A while ago I had predicted that eventually all coding would eventually become vibe-coding but it would still be a deep engineering discipline (https://news.ycombinator.com/item?id=48040206) -- this is what I meant. Deep technical expertise is still needed, but it shifts from working with the code directly to crafting bespoke comprehensive validation mechanisms around the code. This is a great example of what that could look like.
So it's technically vibe-coding in the sense you don't really look at the code, you just look at the results and "go by the vibes"... except now you're working to rigorously quantify and enforce those vibes. (Philosophical aside: once vibes are rigorously enforced are they "vibes" anymore?)

by ndr

1 subcomments

Great loop spotting!
Recently I was messing around with parquet files in Python and ended up needing to ship the results on Windows, without a Windows machine to test on.
Shipping Python to end users is half mad already, and doing it on Windows is exactly the kind of thing I don't want to spend my life maintaining.
So I figured I'd rewrite it in Go.
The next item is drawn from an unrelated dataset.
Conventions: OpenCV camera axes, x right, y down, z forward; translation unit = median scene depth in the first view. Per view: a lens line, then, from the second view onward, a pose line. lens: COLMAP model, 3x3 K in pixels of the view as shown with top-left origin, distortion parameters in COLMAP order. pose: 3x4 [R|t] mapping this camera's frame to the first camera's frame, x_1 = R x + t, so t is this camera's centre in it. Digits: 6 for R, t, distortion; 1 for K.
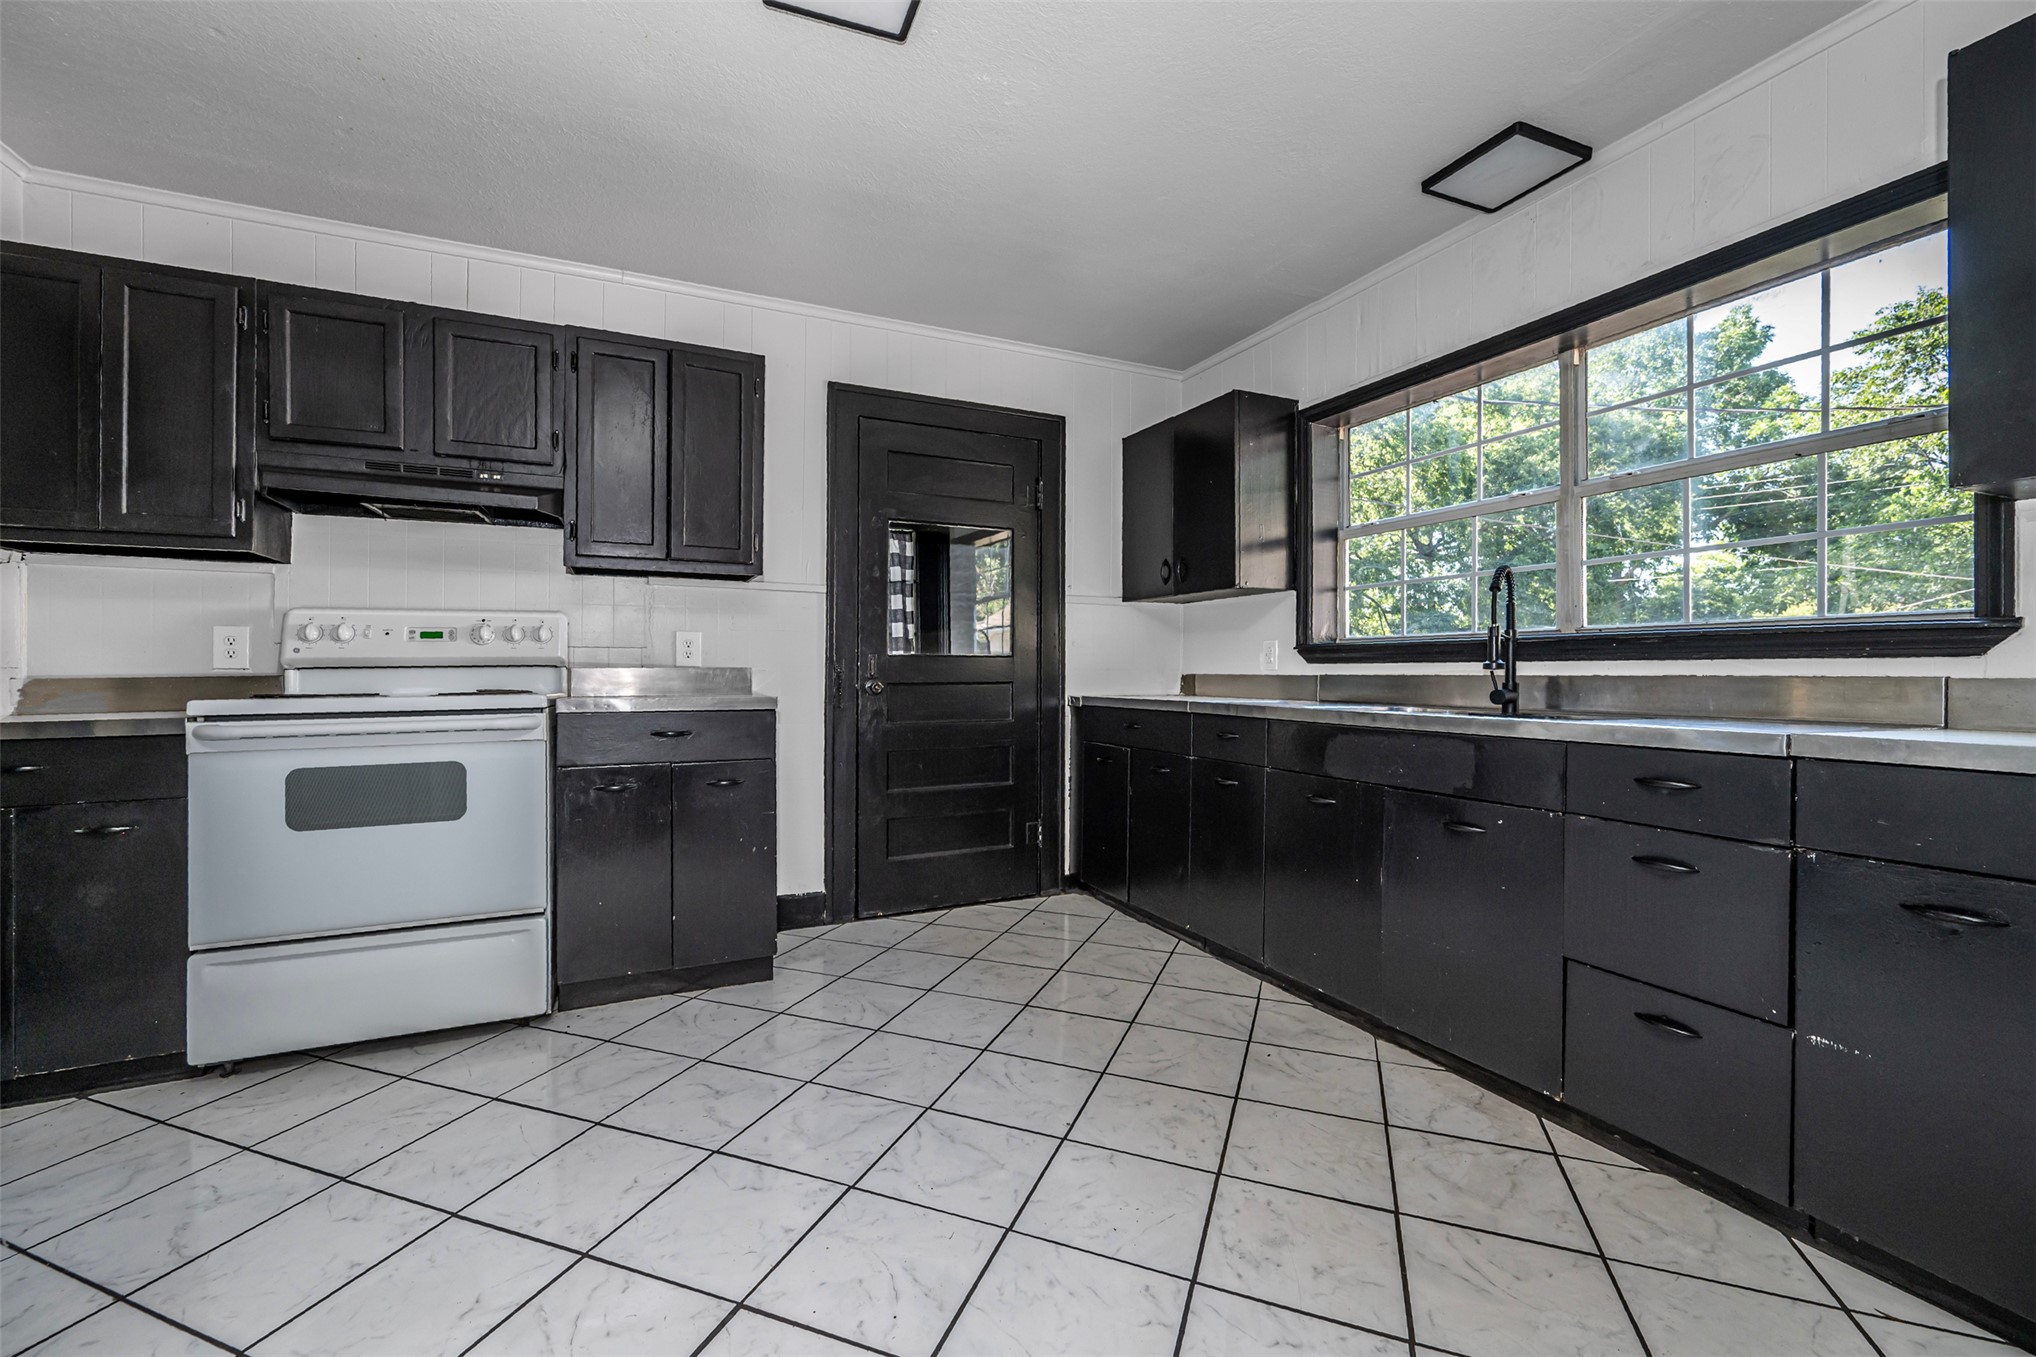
lens RADIAL K [[804.7, 0, 1012.4], [0, 804.7, 693.9], [0, 0, 1]] dist [0.001215, -0.000582]
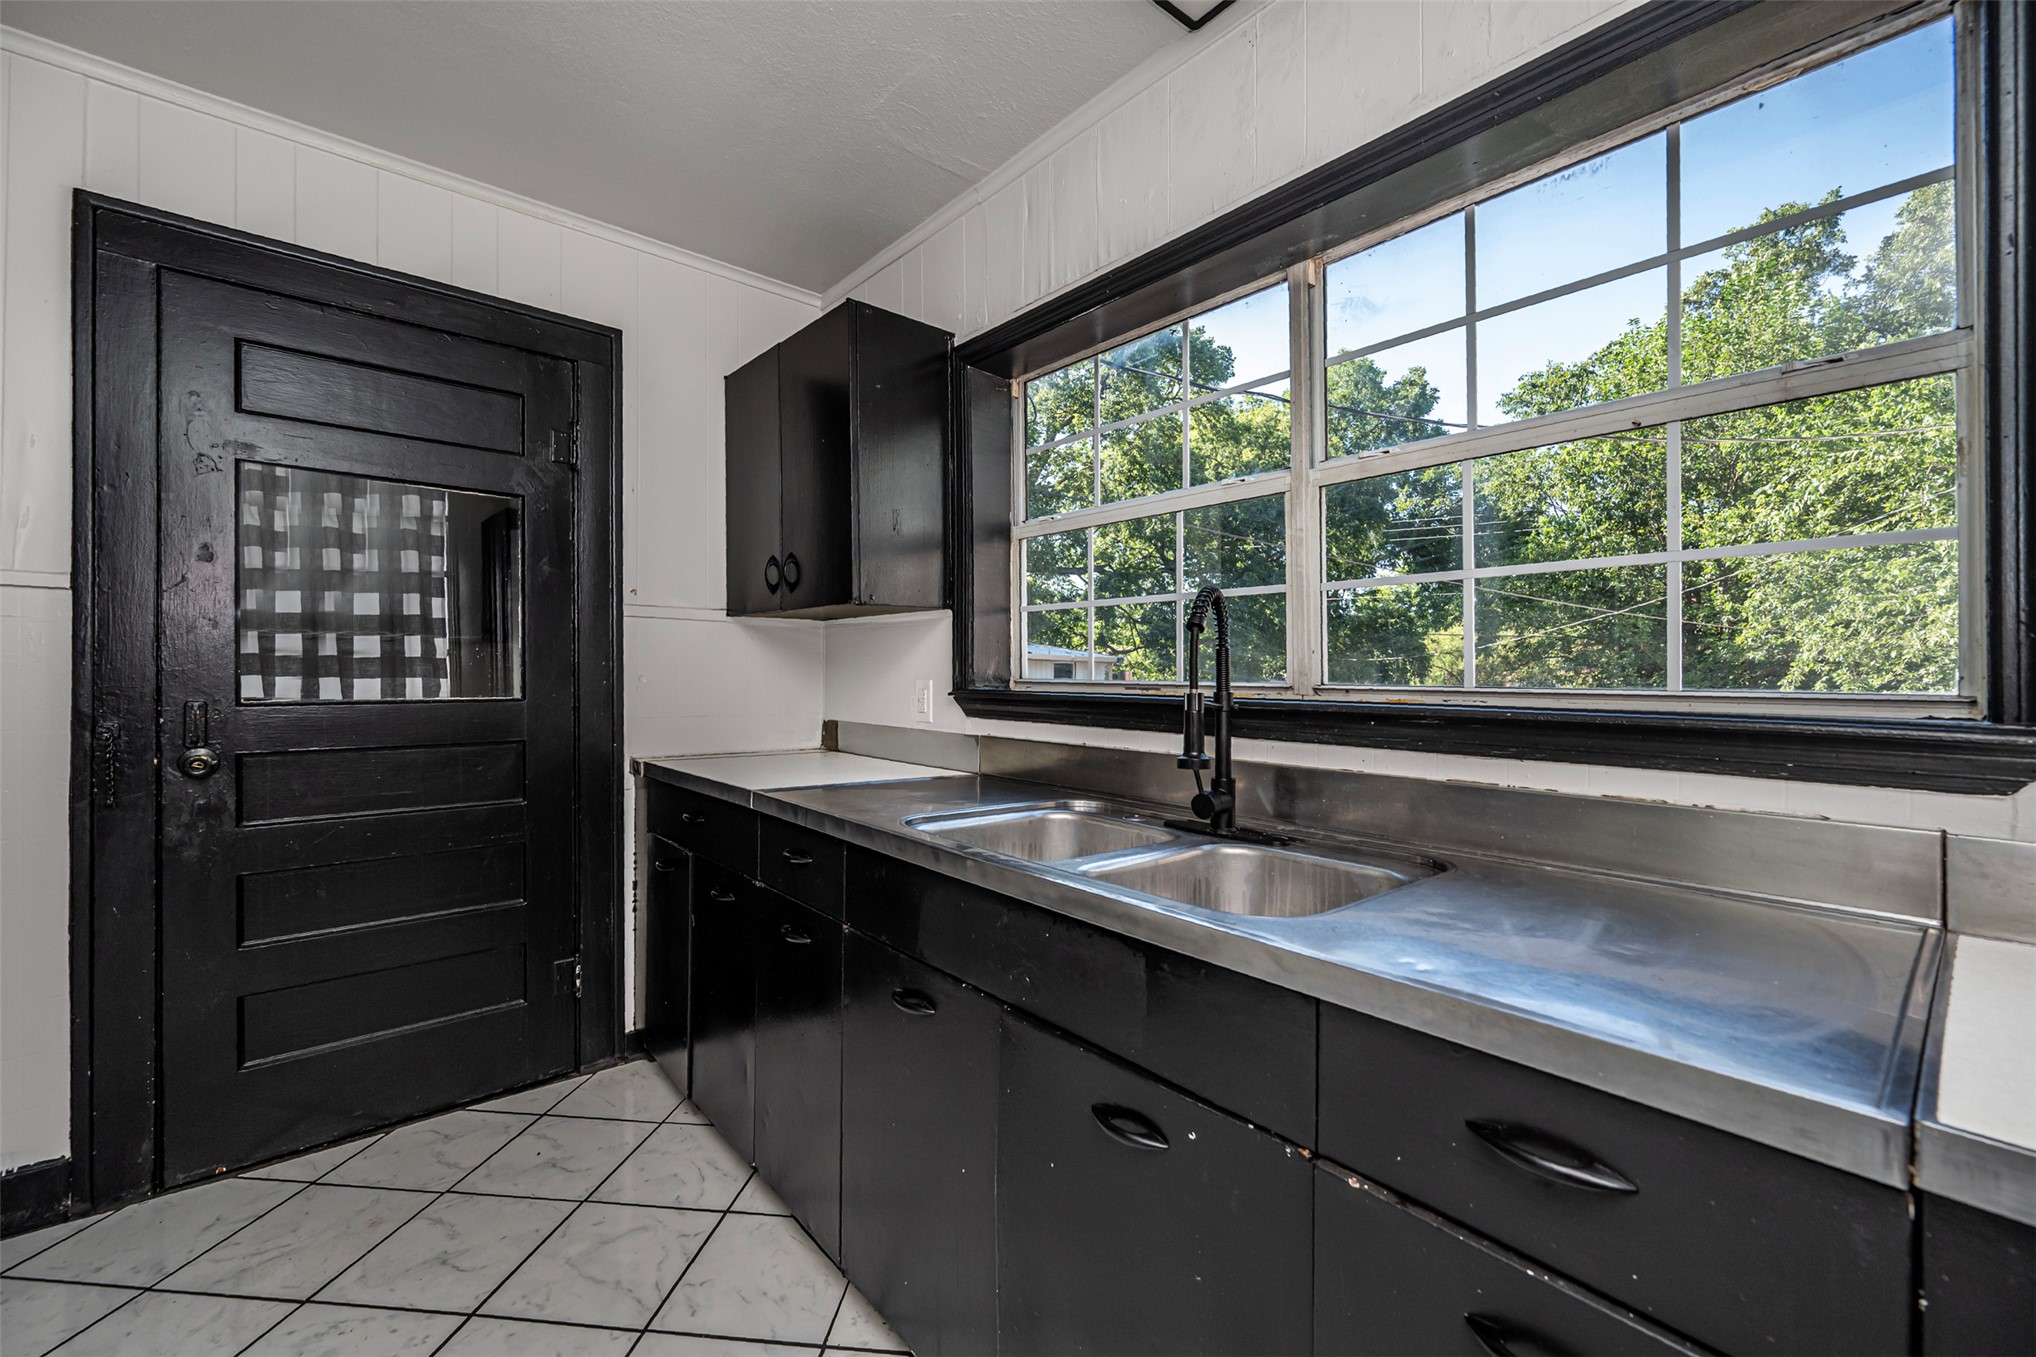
lens RADIAL K [[804.7, 0, 1004.8], [0, 804.7, 682.1], [0, 0, 1]] dist [0.001215, -0.000582]
pose [[0.964877, 0.005525, 0.262644, 0.225310], [-0.001211, 0.999862, -0.016585, -0.057642], [-0.262699, 0.015684, 0.964750, 0.341967]]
But that meant embedding a DLL, and how would I test it? I could spin up a VM, sure. But GitHub Actions already has a Windows environment, and there was my loop: let the agent push to the repo, run tests in GHA, rinse and repeat.
In under an hour it had a full rewrite of my Python, passing every test and producing row-for-row copies of my Parquet output. And it does work on the user machine!
Spotting a loop like that is as satisfying as noticing you can walk your chess opponent into a smothered mate. Truly empowering.

by lovasoa

4 subcomments

The thing I would have liked to know is why they don't use an existing fast SQL parser. Was being slightly incompatible with all existing SQL dialects a product requirement?

by boiler_up800

0 subcomment

Very good and interesting article, particularly the “loop” that he ended up with.
Amusing anecdotes on LLMs to:
> It did, in fact, make a lot of mistakes, kept doubting whether such a rewrite was even possible, and wanted to call it a day after each round of coding.
> Hilariously one of the most effective was to tell Claude to “think really hard about edge cases" in a background agent.

by zingar

0 subcomment

This must the most compelling look I’ve seen at how software might work with LLMs doing a ton of heavy lifting.
There’s something kind of amazing here in that having read about property based testing I’m pretty confident I could apply it if I had a good use case.

by sam_lowry_

0 subcomment

Dunno about the parser, but you broke scrolling on your fancy website without noticing it also ;-)

by spinachsalad

1 subcomments

> there’s a test for SELECT SELECT FROM FROM WHERE WHERE AND AND which is completely valid SQL
Is this even true? I tried it in SQLite and there's a syntax error after first SELECT. It would work when "SELECT", "FROM" etc. are quoted, but that's not the same thing.

by duke_of_vandals

2 subcomments

How long did this take?

by ncruces

0 subcomment

You have a grammar file in a formal language, and want to generate a faster parser in another formal language.
What's wrong with the source language that it's better to use a sufficiently smart random code generator for the target language, and then fuzz the hell out of the output of it until it behaves the same as the slow translated code, than to create a sufficiently smart compiler from the source to target languages?
I mean this sounds like if we replaced GCC with a really smart random assembly generator and a fuzzer for the output.

by sayrer

0 subcomment

ha, try to keep going. Run it under samply and Gungraun (need AMD64 for this)

by westurner

0 subcomment

Could the agent traces from this be used to improve sqlglot?
tobymao/sqlglot: Python SQL Parser and Transpiler; with tests and support for 30+ dialects: https://github.com/tobymao/sqlglot
Ibis depends upon sqlglot: https://github.com/tobymao/sqlglot/network/dependents

by akitowerns

0 subcomment

[dead]

by jungfty

0 subcomment

[dead]

by speedgoose

2 subcomments

[flagged]

by elmean

0 subcomment

[flagged]

by pluc

0 subcomment

[dead]

by CrzyLngPwd

0 subcomment

"I didn't rewrite"

by sscaryterry

1 subcomments

Good read, but "70x" is always misleading.